**TASK TO COMPLETE**.
Repeat the following data exactly, omitting pictures.

[Scene comparison data]
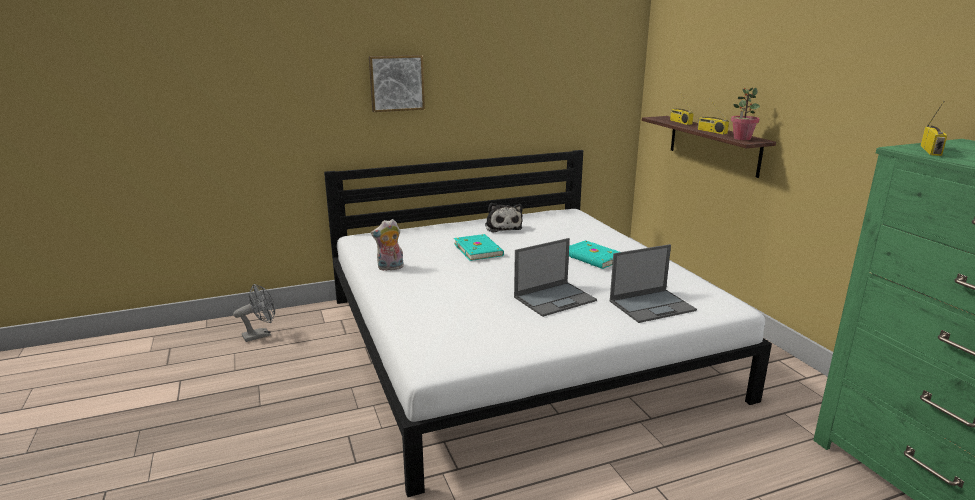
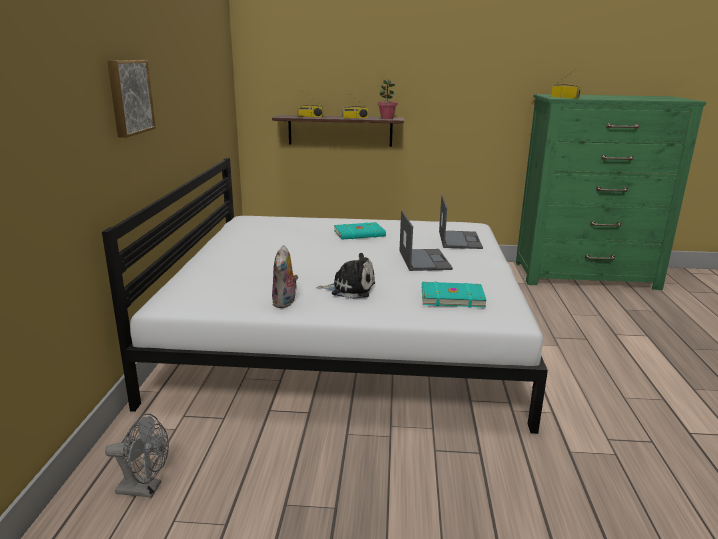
camera: 65 degrees left, 0 degrees up
grey fan [233,284,275,342] -> grey fan turned 105 degrees clockwise [105,414,169,498]
turquoise book [454,234,504,261] -> turquoise book moved to [422,282,487,308]
plush toy [485,203,523,233] -> plush toy moved to [316,253,375,299]

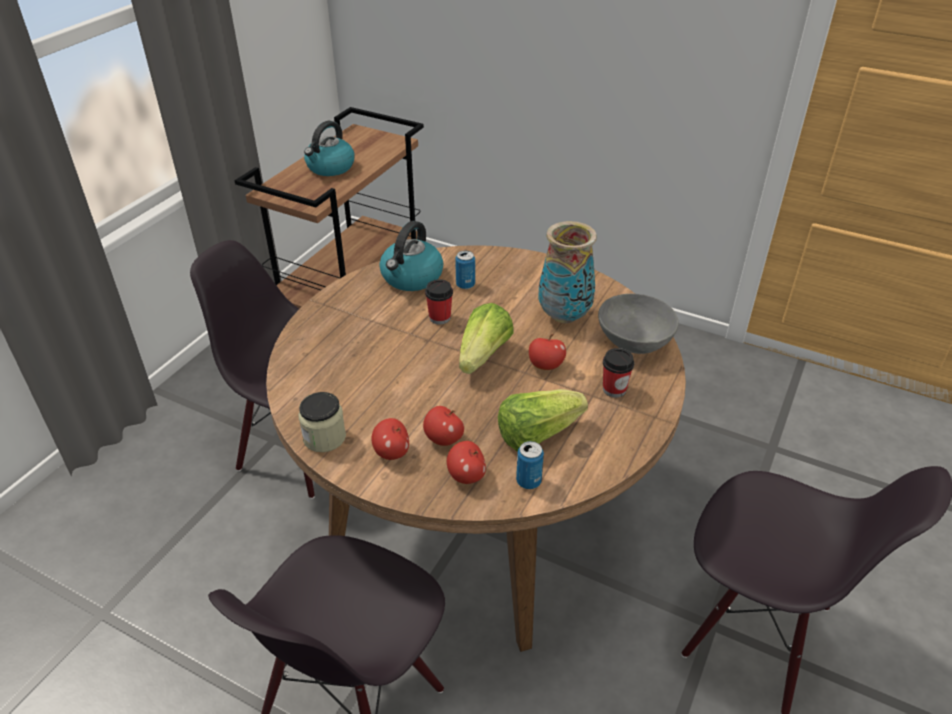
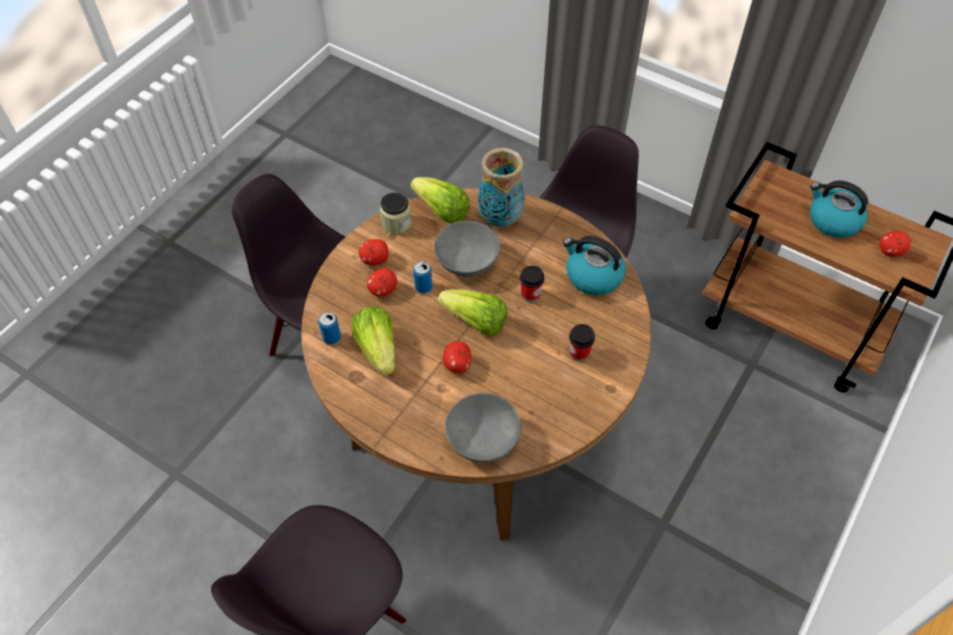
camera: 95 degrees right, 15 degrees up
apple [447,441,486,484] -> apple moved to [879,231,911,257]
can [455,251,475,289] -> can moved to [413,261,432,293]
vase [538,221,597,323] -> vase moved to [478,148,525,226]
cup [603,348,634,398] -> cup moved to [569,324,595,361]
none -> lettuce [410,177,470,224]
none -> grey bowl [434,221,500,277]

**SOLUTION TO THE PROBLEM**.
camera: 65 degrees left, 0 degrees up
grey fan [233,284,275,342] -> grey fan turned 105 degrees clockwise [105,414,169,498]
turquoise book [454,234,504,261] -> turquoise book moved to [422,282,487,308]
plush toy [485,203,523,233] -> plush toy moved to [316,253,375,299]

camera: 95 degrees right, 15 degrees up
apple [447,441,486,484] -> apple moved to [879,231,911,257]
can [455,251,475,289] -> can moved to [413,261,432,293]
vase [538,221,597,323] -> vase moved to [478,148,525,226]
cup [603,348,634,398] -> cup moved to [569,324,595,361]
none -> lettuce [410,177,470,224]
none -> grey bowl [434,221,500,277]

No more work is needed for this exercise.